### MATERIAL FOR THE TASK:
────────────────

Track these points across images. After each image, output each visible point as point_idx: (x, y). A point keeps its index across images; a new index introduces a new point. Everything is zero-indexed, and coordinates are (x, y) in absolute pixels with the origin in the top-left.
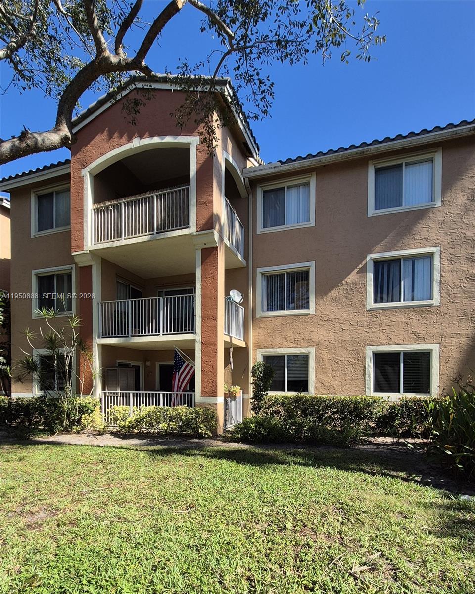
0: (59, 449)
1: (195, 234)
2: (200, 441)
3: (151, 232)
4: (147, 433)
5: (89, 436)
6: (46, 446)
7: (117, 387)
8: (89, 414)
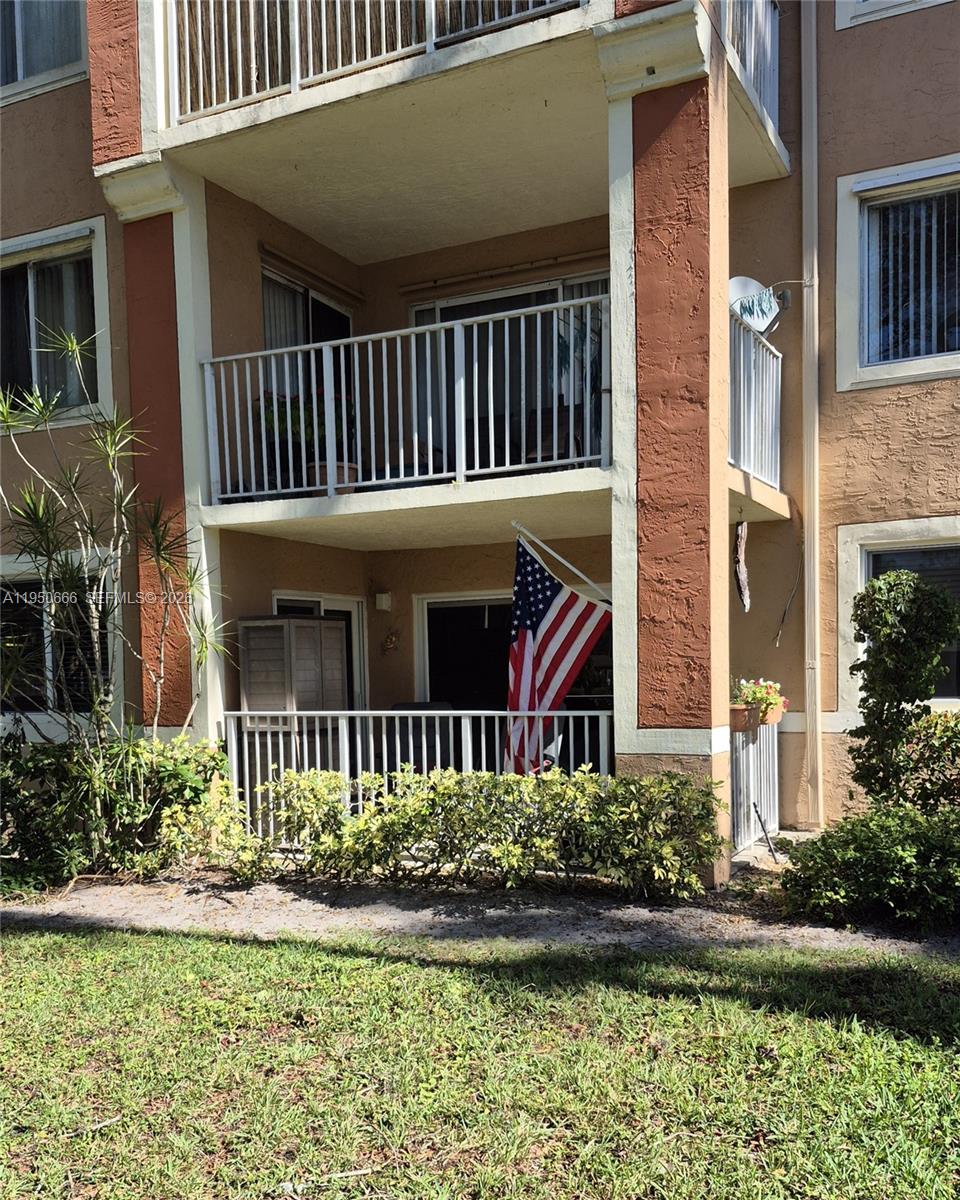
0: (103, 955)
1: (609, 27)
2: (657, 915)
3: (414, 47)
4: (425, 879)
5: (196, 891)
6: (48, 939)
7: (283, 695)
8: (187, 804)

────────────────

### WHAT THE EXERCISE ASKS:
Arrange every line of the entries above as a Markdown table with the columns "Row" and "Line", numbering the rows and skipping blank lines. Leave the pictures out.

### RESPONSE AREA:
| Row | Line |
|---|---|
| 1 | Track these points across images. After each image, output each visible point as point_idx: (x, y). A point keeps its index across images; a new index introduces a new point. Everything is zero-indexed, and coordinates are (x, y) in absolute pixels with the origin in the top-left. |
| 2 | 0: (59, 449) |
| 3 | 1: (195, 234) |
| 4 | 2: (200, 441) |
| 5 | 3: (151, 232) |
| 6 | 4: (147, 433) |
| 7 | 5: (89, 436) |
| 8 | 6: (46, 446) |
| 9 | 7: (117, 387) |
| 10 | 8: (89, 414) |
| 11 | 0: (103, 955) |
| 12 | 1: (609, 27) |
| 13 | 2: (657, 915) |
| 14 | 3: (414, 47) |
| 15 | 4: (425, 879) |
| 16 | 5: (196, 891) |
| 17 | 6: (48, 939) |
| 18 | 7: (283, 695) |
| 19 | 8: (187, 804) |